### EXCERPT PROVIDED

* Begin *

WASHINGTON, D.C.
By: Lieno Tipe
In a surprise move this morning, the
U.S. Congress applied for unemployment benefits. None were available for
comment regarding the action, but a person familiar with the matter stated
that many members of both the House and Senate had seemed confused lately.
“They’re not getting any work done,”
the person conjectured. “So maybe they erroneously believe they don't have
jobs.”
Staff at the Unemployment Services
Office at 4058 Minnesota Avenue in the nation’s capitol was taken aback when
they opened their doors at 8:30 a.m., and all members of the nation’s governing body
swarmed the entrance. “It was highly unusual,” said a manager at that
location. "As I understand it, these
individuals all worked for the same organization, but none of them spoke to
each other, or even acknowledged each other’s presence.”
Many in both the public and private
sectors agree that the nation’s leading governing body has seemed to be
unemployed since the November election. Their inactivity spans a wide
range of areas, such as avoiding to avert the “fiscal cliff” in January and
lengthy delays in endorsing vital appointments – including former Senator Chuck
Hagel, a highly regarded veteran soldier, to Secretary of Defense and John
Brennan, a renowned counterterrorism authority, to Director of the CIA.
They have also failed to act, in
spite of appalling massacres, on gun control measures as seemingly common sense
as background checks and limits on fully automatic rifles with high capacity
magazines, weapons considered by military and law enforcement officials to be
designed solely to kill large numbers of human beings in a matter of minutes.
Other inactivity, perhaps more curious, has included no meaningful progress on budgetary and tax revenue legislation, considered by some to be pivotal in
actually having a government.

* End *

### GIVEN INSTRUCTION
Pick up the satirical report on Congress applying for unemployment benefits and continue it from its last sentence.

### PROVIDED DATA
* Begin *

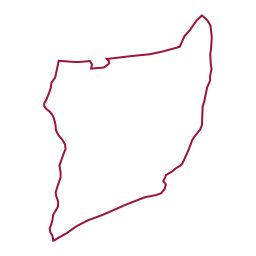 Toto, Nassarawa, Nigeria (Albers equal-area conic projection)
{"feature_id": "59680162B43531883815254", "entity_name": "Toto", "entity_type": "district", "adm_level": 2, "iso_a3": "NGA", "parent_name": "Nigeria", "parent_adm1": "Nassarawa", "projection": "albers", "projection_center": [7.153, 8.233], "detail": "fine", "context": "isolated", "style": "outline", "palette": "rose", "viewbox_px": 256, "rotation_deg": 0, "n_neighbors": 0, "source": "geoboundaries", "source_scale": "gbopen_adm2", "svg_char_len": 1244}
<svg xmlns="http://www.w3.org/2000/svg" viewBox="0 0 256 256"><path d="M58.7,60.8L55.2,77.5L51.4,82.8L50.9,87.1L50.8,87.8L49.4,91.9L46.5,99.5L44.2,103.3L44.2,106.2L45.9,108.5L46.2,108.8L49.9,111.8L52.0,114.4L53.7,117.6L55.4,124.1L56.0,130.5L58.3,134.9L62.4,139.9L65.0,144.3L65.6,148.9L63.8,153.3L59.5,165.3L60.6,172.7L60.6,177.3L57.6,186.1L55.6,192.6L56.0,194.4L56.1,195.8L58.2,201.9L57.9,206.6L54.8,212.1L53.2,214.8L52.4,220.4L51.2,224.5L49.7,228.3L50.3,232.4L52.1,235.0L52.9,237.9L53.2,240.6L54.1,240.6L58.2,237.9L66.7,233.2L75.9,226.6L82.5,223.1L86.6,221.0L87.7,220.4L101.9,215.2L126.5,204.4L144.8,197.3L155.9,195.1L161.1,193.3L164.7,188.8L165.9,184.4L163.3,181.0L165.0,177.9L165.9,175.1L172.4,171.3L175.0,168.9L180.2,165.7L182.5,163.2L188.5,150.1L192.3,139.9L194.5,136.5L200.2,129.5L202.0,124.9L202.6,106.9L204.3,101.2L207.1,87.5L209.9,81.2L210.2,80.3L209.9,76.8L211.6,69.0L210.9,65.4L210.2,54.4L211.0,49.3L211.8,37.4L210.5,25.6L207.6,20.6L202.0,15.4L196.5,20.6L189.5,30.6L184.5,36.0L179.8,46.8L163.4,51.3L159.5,52.2L150.0,54.2L143.2,54.9L129.3,56.3L111.8,58.4L106.8,59.0L108.8,61.0L109.2,63.5L103.9,67.5L91.1,68.6L92.0,64.4L89.9,61.0L86.6,61.4L76.1,62.1L66.6,61.4L60.2,60.9L58.7,60.8Z" fill="none" stroke="#9f1239" stroke-width="2"/></svg>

* End *

### OUTPUT FOR THIS EXERCISE
In one example of contrast, the
Seventy-third Congress, in two years under President Roosevelt, raised tax rates, ended the
tax-exempt status of corporate dividends, limited deductions for capital
depreciation, restored the banking system, increased unemployment assistance to
the states, authorized tariff reductions to promote free trade, asserted the right of workers to organize, and passed the
A.A.A. – aimed at increasing the purchasing power of farmers – and the
N.I.R.A., mandating key minimum wages. They passed the Glass-Steagall Act, separating commercial from
investment banking, created the Securities and Exchange Commission, the
Civilian Conservation Corps, the Federal Deposit Insurance Corporation, the
Tennessee Valley Authority, and passed the National Labor Relations Act and laws
regulating railroads and public utilities.*
In their spare time, they also managed to agree on, and establish, something called the Social Security Administration.**
“I know it's bizarre, but by comparison, our current Congress does seem to believe they are not employed,” said one expert on governing process. "What other explanation could there be?”
White House reaction was limited. An
administration spokesperson released a terse statement reading, in its
entirety: “When the President promised to put the nation back to work, he
didn’t think he’d have to include Congress.”
*Louis
Menand, “How the Deal Went Down,” The
New Yorker, March 7, 2013,
pp. 69-74.
**Ditto.
**Ditto.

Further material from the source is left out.